Finding Financial Backing
The greatest key factor for success in the market is having sufficient financial strength, MotoLease’s Ucer said. “In general terms, I think some of these startups underestimate, or don’t pay enough attention to, how important it is to have financial backing to be a long-term player,” he said. “They may find a couple million dollars here and there and start a program, then they are out in two months. Then they come back into the market for a month, then get out again.”
MotoLease is privately owned; Ucer and President and Chief Executive Maurice Salter are the majority stakeholders, he explained. “We have multiple $100 million-plus credit facilities in place that allow us to grow our business 30% to 40% per year, without worrying about origination capacity,” Ucer said. “For us, one of the most important things is to make sure that our dealers never have to worry about longevity and funding capacity.”
There are other avenues to secure capital, as well. For example, in April 2016, ThunderRoad became the second powersports lender in the industry to issue a securitization backed by motorcycle retail installment loans — previously only done by Harley-Davidson Financial Services.
“We welcome competition, but my humble opinion is if somebody is considering coming into the market, they need to understand it takes a lot more than just being able to write paper for a few months,” MotoLease’s Ucer said.

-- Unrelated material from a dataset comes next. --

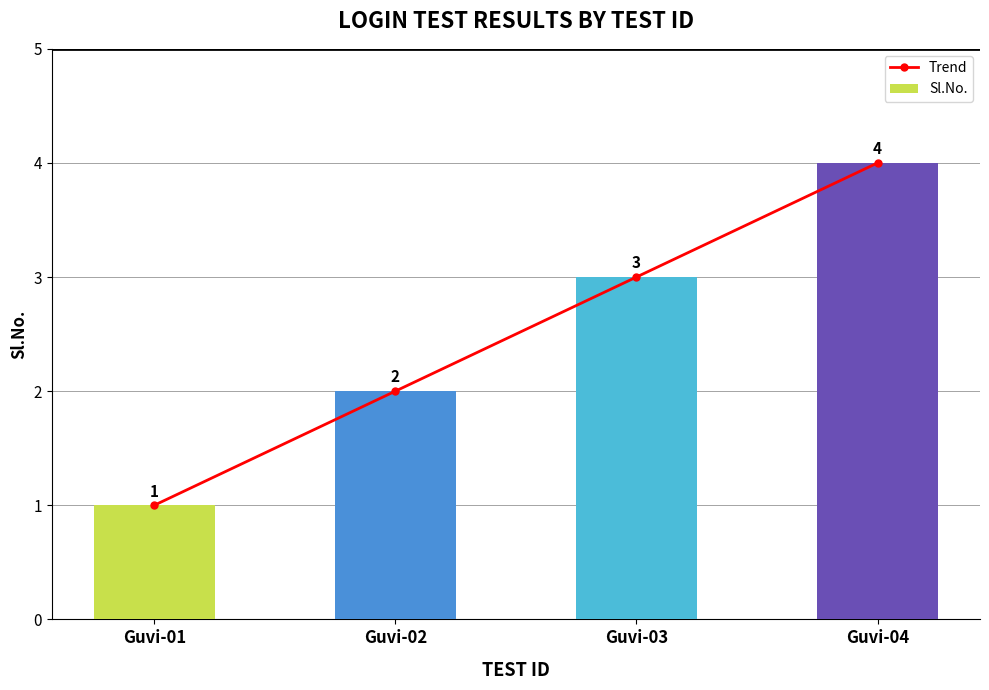

Reading left to right, list all the values displayed in this chart.

Trend: Guvi-01=1	Guvi-02=2	Guvi-03=3	Guvi-04=4
Sl.No.: Guvi-01=1	Guvi-02=2	Guvi-03=3	Guvi-04=4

When the economy performs well, lenders jump into the space, but it would not be surprising if two or three years down the line half of the new players are eventually consolidated with bigger players, Yamaha’s Patil said.

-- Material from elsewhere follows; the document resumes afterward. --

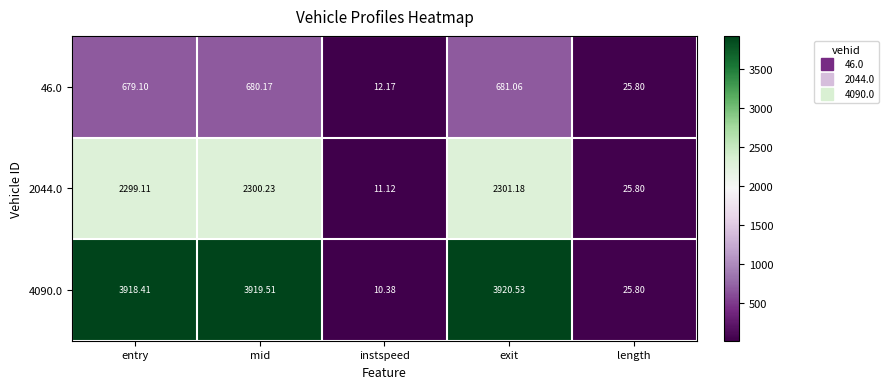

Which category has the highest value across all series?

exit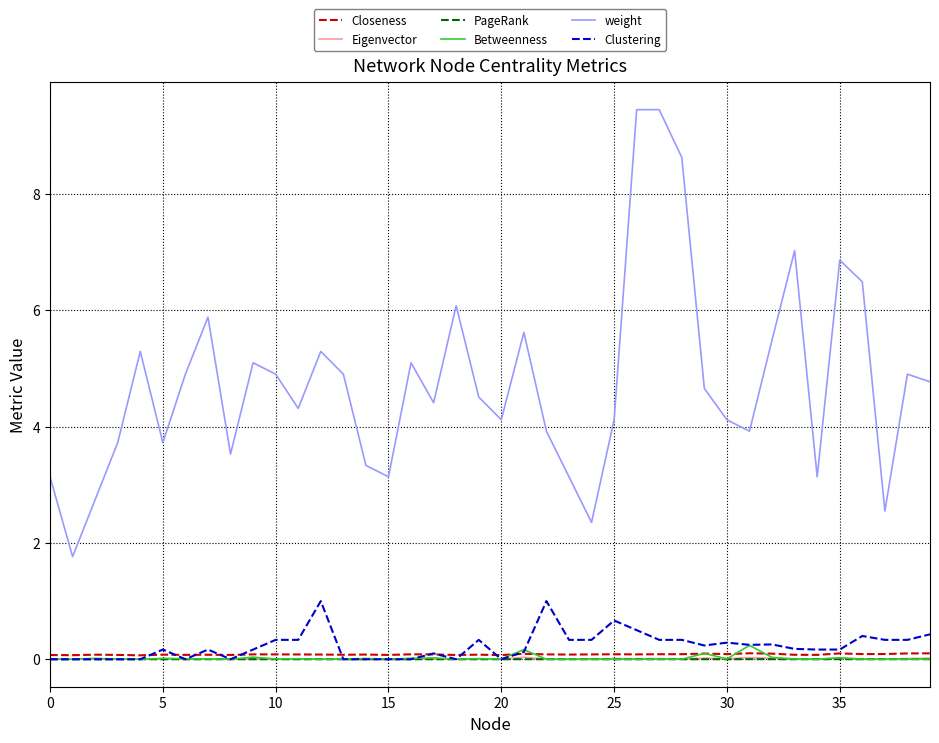

Which series has the largest range (max minus min)?

weight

“There are times when lenders expand their credit program, and there are times when consolidation happens in the marketplace, and now we see the signs that losses are creeping up in the powersports segment,” he said. That’s reason No. 1 why the market isn’t stable enough for new entrants. Reason No. 2: The market isn’t as big as some new entrepreneurs might be thinking, he said.
Lenders likely will not have enough time to build a portfolio so fast in an oversaturated market, Patil said. “And by that I mean the right portfolio, in terms of right credit quality, right kind of customers that you need to be putting on the books,” he said. “If someone is coming into the market now, in my mind it’s a little late in the game.”